Ironically, in Smith’s case, pulling inspiration from multiple sources has made him more “relevant” in the melting pot that is London. In fact, it was because, not in spite, of his experience with both sabar and jazz traditions that he attracted the attention of Robert Plant. “It was one of those bands where people have come together, where Robert has brought them together to feed off of everyone else’s sound.” Smith is hesitant to call the group a rock ensemble. “We never played the same show twice. Robert is very ‘in the moment’. He loves to keep people on their toes.” Alongside their new-age folk, this group has performed their fair share of head banging arrangements of Led Zeppelin classics, yet it seems as though the mentality was more improvisatory, one that lends itself to a jazz mindset.
With Robert Plant (Picture supplied by artist)
It was in Sensational Space Shifters that the world of recording technology opened up to Smith. That experimental spirit of the group was found in the studio as well, even though it was a fundamentally different approach than a jazz combo might take. “There was a lot of sitting around and trying things, whereas in the jazz world it’s like ‘We’ve got a set of music. Two days? Yeah we can record in two days’,” Smith astutely jokes. In addition to refining his “attention to sound” while playing acoustically, working in the studio wound up coming out in Fofoulah’s latest album. “To make demos or pull some ideas or record yourself playing, it’s important. It’s another string to the bow.”

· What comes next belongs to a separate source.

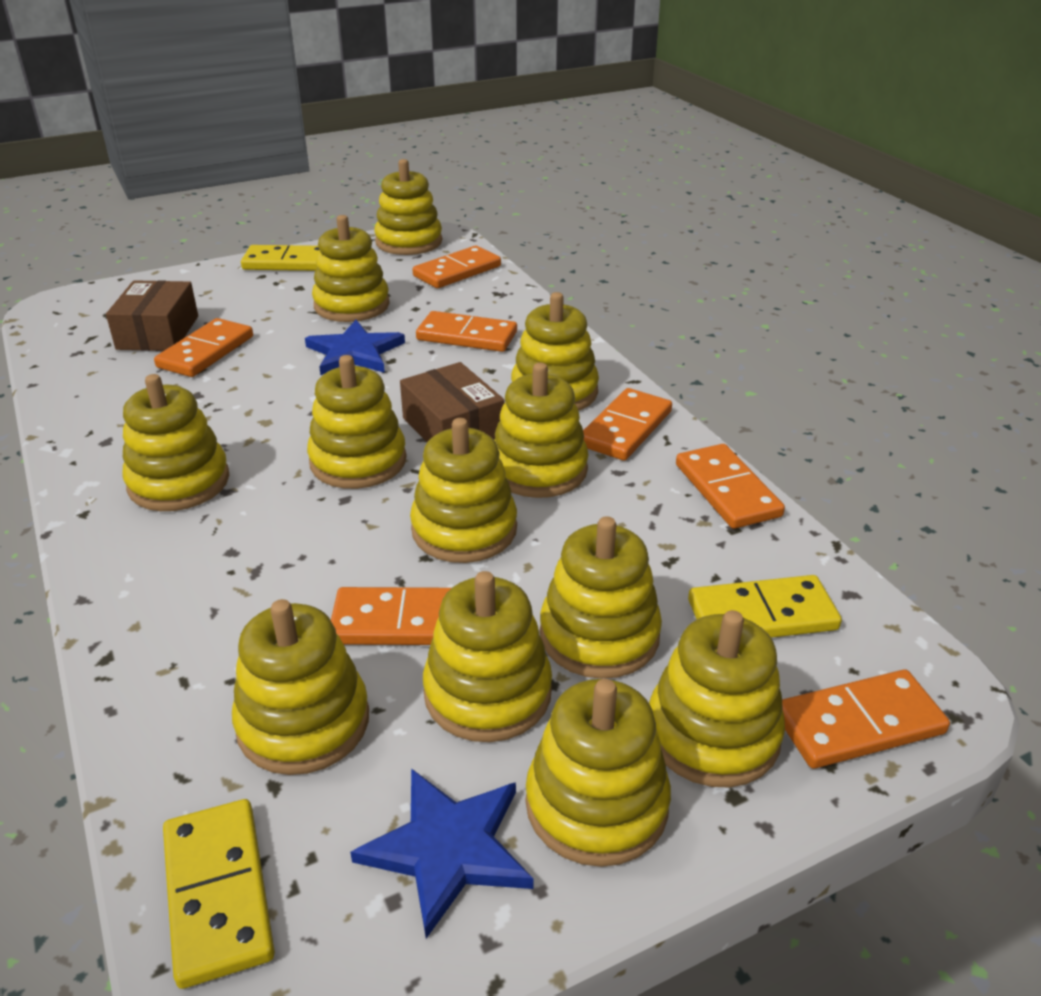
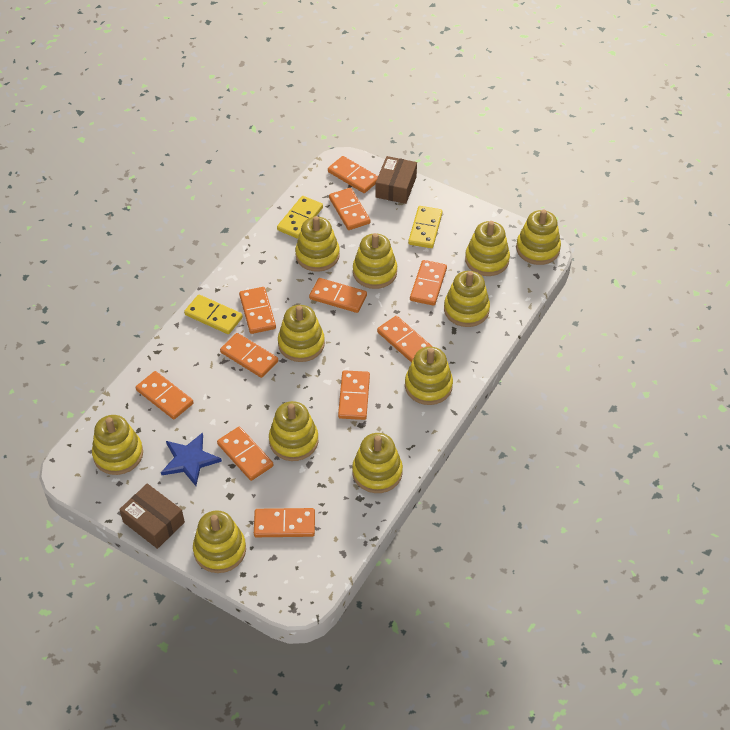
blue star: [305,320,405,375] [350,768,534,938] = 2 -> [161,432,222,486] = 1
orange domino: [154,318,253,377] [331,587,451,645] [412,246,501,288] [416,311,517,352] [583,388,672,461] [676,444,785,529] [782,669,950,769] = 7 -> [136,371,194,419] [217,427,273,481] [220,333,278,378] [239,287,276,334] [254,508,315,537] [309,278,367,313] [328,156,378,193] [329,188,370,230] [338,370,370,420] [377,316,432,363] [410,260,447,306] = 11
yellow stacking toy: [122,374,229,511] [232,599,369,775] [307,355,407,489] [312,215,390,322] [374,159,442,255] [410,418,517,563] [423,571,552,742] [494,363,588,498] [511,292,599,411] [526,679,671,867] [540,516,662,679] [649,610,785,788] = 12 -> [92,415,143,475] [193,510,246,573] [269,401,318,461] [278,305,325,362] [295,216,340,272] [352,433,403,493] [353,233,397,289] [405,347,453,405] [444,271,490,327] [465,221,510,276] [516,210,561,265] = 11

Another string to the bow. Although, it’s not a career that you can neatly tie a ribbon around, it cannot be said that Smith hasn’t achieved arguably the highest level of success in multiple styles of music. Even after all his achievements, he remains humble. “It’s important to remember that everything you do will inform your playing and you as a person. We are all students.” And between all musicians, whether they come from a remote village where ancestral practices are king, or whether they grew up in the buzz of a metropolis, there is always “a common ground”.
* Luke Franc is a drummer and percussionist from the University of Miami who has recently completed an exchange student year at the Royal Academy of Music. His consultation lesson with Dave Smith was part of an internship at LondonJazz News.